RE: Changing history
August 13, 2015 at 10:41 am
(This post was last modified: August 13, 2015 at 10:42 am by Nope.)
I might be wrong, but I always thought the North and South were fighting for different reasons. The North were fighting to keep the country whole. The South were fighting mainly to retain slavery.
This is an excerpt from Mississippi's Declaration of Secession.
http://www.civil-war.net/pages/mississip...ration.asp
and
This is an excerpt from Mississippi's Declaration of Secession.

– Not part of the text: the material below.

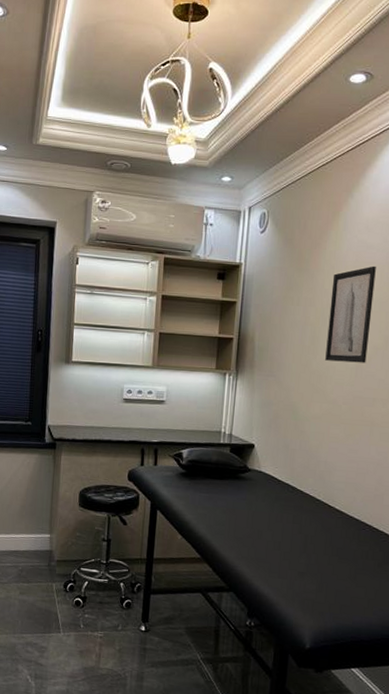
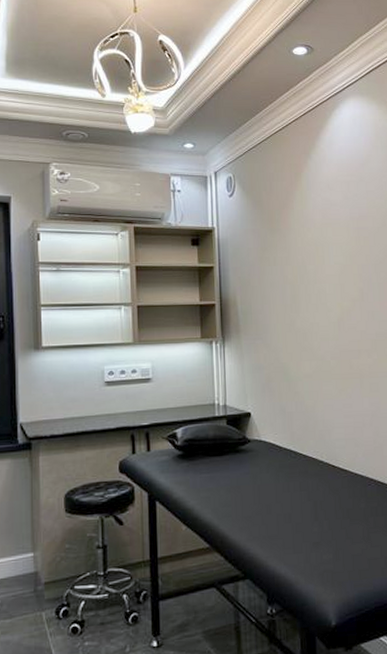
wall art: present [325,265,376,363] -> none [304,222,347,318]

http://www.civil-war.net/pages/mississip...ration.asp
Quote:Our position is thoroughly identified with the institution of slavery - the greatest material interest of the world. Its labor supplies the product, which constitutes by far the largest and most important portions of commerce of the earth. These products are peculiar to the climate verging on the tropical regions, and by an imperious law of nature, none but the black race can bear exposure to the tropical sun. These products have become necessities of the world, and a blow at slavery is a blow at commerce and civilization. That blow has been long aimed at the institution, and was at the point of reaching its consummation. There was no choice left us but submission to the mandates of abolition, or a dissolution of the Union, whose principles had been subverted to work out our ruin.
and
Quote:It has nullified the Fugitive Slave Law in almost every free State in the Union, and has utterly broken the compact, which our fathers pledged their faith to maintain.
It advocates negro equality, socially and politically, and promotes insurrection and incendiarism in our midst.
It has enlisted its press, its pulpit and its schools against us, until the whole popular mind of the North is excited and inflamed with prejudice.
It has made combinations and formed associations to carry out its schemes of emancipation in the States and wherever else slavery exists.
It seeks not to elevate or to support the slave, but to destroy his present condition without providing a better.